Stored dataset items:
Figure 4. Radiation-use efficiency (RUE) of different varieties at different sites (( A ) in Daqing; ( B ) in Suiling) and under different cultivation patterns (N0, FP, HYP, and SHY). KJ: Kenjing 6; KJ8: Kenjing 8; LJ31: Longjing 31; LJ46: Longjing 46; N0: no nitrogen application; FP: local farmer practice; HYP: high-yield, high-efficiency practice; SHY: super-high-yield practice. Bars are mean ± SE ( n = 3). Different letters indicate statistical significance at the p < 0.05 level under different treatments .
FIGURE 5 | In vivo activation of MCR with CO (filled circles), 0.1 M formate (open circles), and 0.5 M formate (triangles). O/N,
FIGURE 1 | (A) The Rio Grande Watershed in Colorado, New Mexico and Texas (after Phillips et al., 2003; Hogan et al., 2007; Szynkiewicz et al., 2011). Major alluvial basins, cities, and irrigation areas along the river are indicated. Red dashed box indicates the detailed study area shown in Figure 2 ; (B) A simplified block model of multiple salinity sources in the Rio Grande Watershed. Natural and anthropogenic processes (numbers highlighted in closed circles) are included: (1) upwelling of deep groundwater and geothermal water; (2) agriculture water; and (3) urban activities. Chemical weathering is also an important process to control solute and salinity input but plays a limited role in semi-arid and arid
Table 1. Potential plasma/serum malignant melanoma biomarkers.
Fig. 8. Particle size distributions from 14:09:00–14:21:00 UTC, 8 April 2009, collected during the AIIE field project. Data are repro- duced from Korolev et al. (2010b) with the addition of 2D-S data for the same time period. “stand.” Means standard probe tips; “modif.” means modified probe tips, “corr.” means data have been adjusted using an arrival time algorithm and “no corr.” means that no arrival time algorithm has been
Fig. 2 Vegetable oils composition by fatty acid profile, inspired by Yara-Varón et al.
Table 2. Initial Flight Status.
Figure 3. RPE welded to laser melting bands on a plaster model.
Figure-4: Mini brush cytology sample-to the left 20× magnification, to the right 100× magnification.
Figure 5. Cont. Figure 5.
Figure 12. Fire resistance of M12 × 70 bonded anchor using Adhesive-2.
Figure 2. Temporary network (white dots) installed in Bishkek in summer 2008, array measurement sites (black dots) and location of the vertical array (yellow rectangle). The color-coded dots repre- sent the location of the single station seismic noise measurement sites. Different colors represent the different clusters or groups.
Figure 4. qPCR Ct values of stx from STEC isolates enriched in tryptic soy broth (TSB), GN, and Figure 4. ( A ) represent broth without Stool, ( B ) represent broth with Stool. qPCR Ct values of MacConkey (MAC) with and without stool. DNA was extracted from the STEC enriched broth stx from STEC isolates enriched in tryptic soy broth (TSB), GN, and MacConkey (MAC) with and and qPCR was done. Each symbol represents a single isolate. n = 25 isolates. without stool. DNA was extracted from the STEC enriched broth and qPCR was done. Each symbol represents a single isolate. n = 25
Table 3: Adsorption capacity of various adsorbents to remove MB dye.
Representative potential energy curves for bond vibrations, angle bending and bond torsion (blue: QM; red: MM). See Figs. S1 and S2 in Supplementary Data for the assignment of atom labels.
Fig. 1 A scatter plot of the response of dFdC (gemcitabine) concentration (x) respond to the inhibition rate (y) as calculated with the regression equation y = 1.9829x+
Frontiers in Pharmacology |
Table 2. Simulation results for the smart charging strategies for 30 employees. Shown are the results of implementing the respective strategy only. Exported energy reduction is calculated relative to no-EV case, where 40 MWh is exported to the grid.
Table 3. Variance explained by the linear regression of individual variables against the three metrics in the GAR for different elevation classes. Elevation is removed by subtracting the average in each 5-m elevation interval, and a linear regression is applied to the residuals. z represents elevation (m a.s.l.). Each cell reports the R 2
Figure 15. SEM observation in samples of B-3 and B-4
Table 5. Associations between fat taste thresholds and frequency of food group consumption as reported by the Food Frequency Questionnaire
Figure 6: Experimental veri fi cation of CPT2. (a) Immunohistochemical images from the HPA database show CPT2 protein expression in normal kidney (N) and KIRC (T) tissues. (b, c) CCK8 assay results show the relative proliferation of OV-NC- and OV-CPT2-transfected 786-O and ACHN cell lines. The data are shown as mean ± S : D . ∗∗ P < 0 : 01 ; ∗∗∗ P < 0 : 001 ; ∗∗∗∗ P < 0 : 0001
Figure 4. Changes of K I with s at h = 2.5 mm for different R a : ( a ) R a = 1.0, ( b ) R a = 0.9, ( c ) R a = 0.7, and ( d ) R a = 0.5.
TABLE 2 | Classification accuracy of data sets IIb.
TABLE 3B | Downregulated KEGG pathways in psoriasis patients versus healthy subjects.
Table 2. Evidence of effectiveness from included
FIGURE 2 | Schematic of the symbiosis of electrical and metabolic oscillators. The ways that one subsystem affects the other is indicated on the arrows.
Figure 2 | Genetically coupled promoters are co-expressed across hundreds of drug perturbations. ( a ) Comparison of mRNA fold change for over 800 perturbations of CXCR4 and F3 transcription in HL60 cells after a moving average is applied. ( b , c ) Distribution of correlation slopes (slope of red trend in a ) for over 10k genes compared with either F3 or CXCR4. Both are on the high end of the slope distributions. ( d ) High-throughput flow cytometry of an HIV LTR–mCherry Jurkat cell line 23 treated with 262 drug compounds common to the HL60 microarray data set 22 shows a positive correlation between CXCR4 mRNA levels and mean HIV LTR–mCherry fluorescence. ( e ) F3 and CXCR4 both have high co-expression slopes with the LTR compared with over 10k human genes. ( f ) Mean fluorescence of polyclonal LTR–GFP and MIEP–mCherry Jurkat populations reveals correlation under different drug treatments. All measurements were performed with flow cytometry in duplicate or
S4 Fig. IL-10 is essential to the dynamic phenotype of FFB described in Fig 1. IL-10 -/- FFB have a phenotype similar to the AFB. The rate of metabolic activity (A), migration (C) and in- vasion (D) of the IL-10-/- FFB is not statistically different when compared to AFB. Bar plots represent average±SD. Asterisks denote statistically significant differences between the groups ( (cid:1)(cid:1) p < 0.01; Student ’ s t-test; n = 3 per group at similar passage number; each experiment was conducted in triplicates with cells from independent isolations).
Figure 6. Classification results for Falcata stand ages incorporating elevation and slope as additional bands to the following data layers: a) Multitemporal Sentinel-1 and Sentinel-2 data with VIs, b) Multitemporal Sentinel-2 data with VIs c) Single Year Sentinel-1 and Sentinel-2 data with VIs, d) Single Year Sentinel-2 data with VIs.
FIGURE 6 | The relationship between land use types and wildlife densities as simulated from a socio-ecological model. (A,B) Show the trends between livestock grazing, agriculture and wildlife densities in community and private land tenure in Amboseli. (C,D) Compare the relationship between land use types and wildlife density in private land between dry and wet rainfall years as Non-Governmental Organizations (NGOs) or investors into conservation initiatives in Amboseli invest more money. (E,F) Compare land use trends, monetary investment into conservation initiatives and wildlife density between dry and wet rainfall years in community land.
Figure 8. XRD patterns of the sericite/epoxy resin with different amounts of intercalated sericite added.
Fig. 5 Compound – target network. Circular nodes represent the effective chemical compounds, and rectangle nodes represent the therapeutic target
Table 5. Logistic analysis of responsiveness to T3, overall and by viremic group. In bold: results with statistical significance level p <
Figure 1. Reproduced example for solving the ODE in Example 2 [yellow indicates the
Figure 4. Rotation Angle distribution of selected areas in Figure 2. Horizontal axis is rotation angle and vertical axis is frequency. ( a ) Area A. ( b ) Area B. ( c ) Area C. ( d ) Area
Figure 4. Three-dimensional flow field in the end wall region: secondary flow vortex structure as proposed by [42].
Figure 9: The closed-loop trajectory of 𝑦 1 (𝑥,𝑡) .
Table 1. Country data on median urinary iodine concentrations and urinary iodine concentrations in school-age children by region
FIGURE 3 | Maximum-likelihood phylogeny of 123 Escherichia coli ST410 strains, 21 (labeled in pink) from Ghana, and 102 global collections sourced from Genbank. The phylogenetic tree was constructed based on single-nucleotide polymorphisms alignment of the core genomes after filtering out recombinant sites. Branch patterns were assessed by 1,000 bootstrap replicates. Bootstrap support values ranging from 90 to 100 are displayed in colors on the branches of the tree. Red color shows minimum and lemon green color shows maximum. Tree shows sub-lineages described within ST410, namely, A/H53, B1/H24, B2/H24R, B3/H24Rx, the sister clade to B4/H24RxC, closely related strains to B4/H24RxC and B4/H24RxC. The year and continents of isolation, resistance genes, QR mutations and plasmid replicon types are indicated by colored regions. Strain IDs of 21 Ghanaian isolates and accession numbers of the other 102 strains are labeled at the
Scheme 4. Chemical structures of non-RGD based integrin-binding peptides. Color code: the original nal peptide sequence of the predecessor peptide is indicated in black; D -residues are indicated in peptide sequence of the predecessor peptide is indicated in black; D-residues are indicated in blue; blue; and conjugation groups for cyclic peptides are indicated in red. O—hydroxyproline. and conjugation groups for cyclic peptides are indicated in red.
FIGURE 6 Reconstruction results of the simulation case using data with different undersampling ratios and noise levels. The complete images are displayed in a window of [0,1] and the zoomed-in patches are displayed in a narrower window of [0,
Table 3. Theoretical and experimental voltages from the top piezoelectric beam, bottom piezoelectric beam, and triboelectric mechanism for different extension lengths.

About this task: The line above containing "FIGURE 1 | (A)", the line containing "Table 2. Initial Flight Status.", and every line between them are to be transcribed exactly; no other line is wanted.

Finished task:
FIGURE 1 | (A) The Rio Grande Watershed in Colorado, New Mexico and Texas (after Phillips et al., 2003; Hogan et al., 2007; Szynkiewicz et al., 2011). Major alluvial basins, cities, and irrigation areas along the river are indicated. Red dashed box indicates the detailed study area shown in Figure 2 ; (B) A simplified block model of multiple salinity sources in the Rio Grande Watershed. Natural and anthropogenic processes (numbers highlighted in closed circles) are included: (1) upwelling of deep groundwater and geothermal water; (2) agriculture water; and (3) urban activities. Chemical weathering is also an important process to control solute and salinity input but plays a limited role in semi-arid and arid
Table 1. Potential plasma/serum malignant melanoma biomarkers.
Fig. 8. Particle size distributions from 14:09:00–14:21:00 UTC, 8 April 2009, collected during the AIIE field project. Data are repro- duced from Korolev et al. (2010b) with the addition of 2D-S data for the same time period. “stand.” Means standard probe tips; “modif.” means modified probe tips, “corr.” means data have been adjusted using an arrival time algorithm and “no corr.” means that no arrival time algorithm has been
Fig. 2 Vegetable oils composition by fatty acid profile, inspired by Yara-Varón et al.
Table 2. Initial Flight Status.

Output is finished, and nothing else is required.